Methotrexate is teratogenic, and current RCOG and ACOG guidance for ectopic pregnancy advises waiting at least three months from the last dose before the next conception attempt, with folate supplementation throughout that window. Some clinicians extend this to six months. This is the one genuinely safety-critical pause, because methotrexate's effects on rapidly dividing cells persist beyond serum clearance.
Do you need to wait six months to conceive after a miscarriage?
Older WHO guidance from 2005 recommended waiting six months, but more recent evidence has revised that picture. The Schliep 2016 cohort found conceiving within zero to three months was associated with similar or better outcomes, and later analyses found shorter intervals were not linked to increased repeat miscarriage risk. The current consensus is that trying whenever you are ready, including immediately, is medically safe in most situations. A longer pause is a personal decision, not a medical mandate.
Is pausing TTC for mental health a valid reason?
Yes. Mental health pauses are clinically appropriate, not optional or self-indulgent. Active depression or anxiety that is unmanaged, TTC-related post-traumatic stress, burnout, and relational strain are all valid reasons to take a defined pause and get support. Suicidal ideation means stopping and getting help today, as it is not a fertility question.
How do you know when you are ready to start trying again after a pause?
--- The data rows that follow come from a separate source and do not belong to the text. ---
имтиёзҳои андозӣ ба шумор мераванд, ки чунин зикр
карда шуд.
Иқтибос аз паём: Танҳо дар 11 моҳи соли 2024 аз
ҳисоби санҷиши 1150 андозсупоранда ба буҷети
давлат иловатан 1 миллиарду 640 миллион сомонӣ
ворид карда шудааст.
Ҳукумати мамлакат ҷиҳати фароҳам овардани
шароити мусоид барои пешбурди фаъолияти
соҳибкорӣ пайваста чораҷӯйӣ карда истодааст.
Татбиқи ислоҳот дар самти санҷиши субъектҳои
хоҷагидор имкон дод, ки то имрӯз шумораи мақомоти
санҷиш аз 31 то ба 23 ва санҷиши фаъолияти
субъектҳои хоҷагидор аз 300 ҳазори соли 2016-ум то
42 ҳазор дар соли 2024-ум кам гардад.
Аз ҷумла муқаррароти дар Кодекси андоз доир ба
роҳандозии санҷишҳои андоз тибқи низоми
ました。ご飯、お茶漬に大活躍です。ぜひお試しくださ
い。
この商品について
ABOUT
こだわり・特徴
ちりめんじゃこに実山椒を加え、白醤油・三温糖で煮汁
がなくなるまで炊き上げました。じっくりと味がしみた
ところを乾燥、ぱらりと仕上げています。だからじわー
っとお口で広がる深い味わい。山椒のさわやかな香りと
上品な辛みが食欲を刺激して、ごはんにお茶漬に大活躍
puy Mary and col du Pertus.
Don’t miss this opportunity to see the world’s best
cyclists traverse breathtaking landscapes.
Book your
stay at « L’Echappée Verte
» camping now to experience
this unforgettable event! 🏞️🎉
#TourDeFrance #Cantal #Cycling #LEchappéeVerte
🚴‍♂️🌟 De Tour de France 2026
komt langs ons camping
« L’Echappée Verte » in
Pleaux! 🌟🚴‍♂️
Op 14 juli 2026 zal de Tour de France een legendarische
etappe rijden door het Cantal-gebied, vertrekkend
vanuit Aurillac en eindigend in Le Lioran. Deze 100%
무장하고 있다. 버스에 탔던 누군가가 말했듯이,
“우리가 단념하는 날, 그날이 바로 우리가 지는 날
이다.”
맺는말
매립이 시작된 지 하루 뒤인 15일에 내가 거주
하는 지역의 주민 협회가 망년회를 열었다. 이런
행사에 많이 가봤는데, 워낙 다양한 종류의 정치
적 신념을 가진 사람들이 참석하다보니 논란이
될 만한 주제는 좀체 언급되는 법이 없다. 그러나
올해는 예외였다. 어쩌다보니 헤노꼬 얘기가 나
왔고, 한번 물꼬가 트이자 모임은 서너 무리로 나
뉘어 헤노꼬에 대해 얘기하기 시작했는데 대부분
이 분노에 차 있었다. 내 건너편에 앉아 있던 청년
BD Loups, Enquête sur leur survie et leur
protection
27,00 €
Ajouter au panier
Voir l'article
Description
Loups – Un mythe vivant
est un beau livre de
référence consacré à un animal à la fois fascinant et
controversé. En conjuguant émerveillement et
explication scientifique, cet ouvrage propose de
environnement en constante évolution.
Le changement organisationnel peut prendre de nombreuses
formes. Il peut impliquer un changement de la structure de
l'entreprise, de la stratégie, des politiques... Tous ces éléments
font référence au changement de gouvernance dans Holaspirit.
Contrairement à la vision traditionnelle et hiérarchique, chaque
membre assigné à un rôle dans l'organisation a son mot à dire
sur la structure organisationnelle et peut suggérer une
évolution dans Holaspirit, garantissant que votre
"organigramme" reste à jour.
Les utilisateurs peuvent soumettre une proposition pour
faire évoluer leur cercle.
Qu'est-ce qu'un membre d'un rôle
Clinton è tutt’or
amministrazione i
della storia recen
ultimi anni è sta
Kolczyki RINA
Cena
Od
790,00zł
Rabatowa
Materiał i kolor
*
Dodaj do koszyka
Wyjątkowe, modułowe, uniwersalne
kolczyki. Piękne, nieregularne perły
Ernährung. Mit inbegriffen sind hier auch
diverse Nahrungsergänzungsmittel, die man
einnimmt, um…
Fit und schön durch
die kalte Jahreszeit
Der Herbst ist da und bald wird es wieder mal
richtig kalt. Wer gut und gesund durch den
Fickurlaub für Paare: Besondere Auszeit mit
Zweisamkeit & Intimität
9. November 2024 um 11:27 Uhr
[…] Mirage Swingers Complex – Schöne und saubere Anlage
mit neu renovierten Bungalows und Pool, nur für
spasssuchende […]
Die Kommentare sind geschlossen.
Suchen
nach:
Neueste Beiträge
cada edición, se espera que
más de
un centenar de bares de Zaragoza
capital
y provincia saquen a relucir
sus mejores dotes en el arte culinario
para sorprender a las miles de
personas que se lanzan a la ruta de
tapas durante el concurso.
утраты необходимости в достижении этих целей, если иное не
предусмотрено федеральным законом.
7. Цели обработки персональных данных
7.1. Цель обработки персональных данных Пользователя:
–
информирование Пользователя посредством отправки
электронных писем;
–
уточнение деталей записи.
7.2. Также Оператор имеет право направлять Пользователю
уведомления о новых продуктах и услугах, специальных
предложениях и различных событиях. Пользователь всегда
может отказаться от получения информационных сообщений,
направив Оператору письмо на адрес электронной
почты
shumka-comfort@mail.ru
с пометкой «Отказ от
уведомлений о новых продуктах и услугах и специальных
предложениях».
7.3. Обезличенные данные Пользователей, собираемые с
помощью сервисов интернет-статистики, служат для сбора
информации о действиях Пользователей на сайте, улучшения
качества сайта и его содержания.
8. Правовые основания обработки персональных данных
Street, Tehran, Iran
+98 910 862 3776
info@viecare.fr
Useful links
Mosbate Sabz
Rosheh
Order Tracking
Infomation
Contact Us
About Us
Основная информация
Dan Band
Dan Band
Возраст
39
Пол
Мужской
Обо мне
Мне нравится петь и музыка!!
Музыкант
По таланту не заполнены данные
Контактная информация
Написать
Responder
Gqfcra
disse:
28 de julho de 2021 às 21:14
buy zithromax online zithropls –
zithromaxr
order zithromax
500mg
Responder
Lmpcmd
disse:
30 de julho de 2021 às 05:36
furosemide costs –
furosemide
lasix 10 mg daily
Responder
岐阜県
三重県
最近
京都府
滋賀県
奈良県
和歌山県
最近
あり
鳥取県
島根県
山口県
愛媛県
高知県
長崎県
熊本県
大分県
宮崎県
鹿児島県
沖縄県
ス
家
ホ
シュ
The signals usually come from several places. Body markers include regular cycles, stable weight, optimised medications, and any methotrexate three-month minimum cleared if relevant. Mind markers include the thought of TTC feeling more forward-leaning than dread. Relationship markers include honest conversation and sex that is not a performance. The decision is sometimes a single moment and sometimes a slow turning over weeks, and both are normal.